• _What to work on_
Go through the listing below and show each line that has the word "линия".
════════════════════
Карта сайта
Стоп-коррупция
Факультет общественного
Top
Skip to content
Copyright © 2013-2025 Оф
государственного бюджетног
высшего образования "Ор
════════════════════
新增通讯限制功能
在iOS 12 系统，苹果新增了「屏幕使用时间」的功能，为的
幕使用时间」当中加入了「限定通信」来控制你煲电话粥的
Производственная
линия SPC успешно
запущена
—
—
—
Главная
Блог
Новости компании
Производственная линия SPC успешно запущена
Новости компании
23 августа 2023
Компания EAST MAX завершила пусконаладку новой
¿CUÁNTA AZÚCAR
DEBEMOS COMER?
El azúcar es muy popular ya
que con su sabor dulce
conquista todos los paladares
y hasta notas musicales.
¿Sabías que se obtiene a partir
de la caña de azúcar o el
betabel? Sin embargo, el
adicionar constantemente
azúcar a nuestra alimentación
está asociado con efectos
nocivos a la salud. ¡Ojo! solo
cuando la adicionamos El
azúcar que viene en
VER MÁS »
════════════════════
• _Written answer_
линия SPC успешно
Производственная линия SPC успешно запущена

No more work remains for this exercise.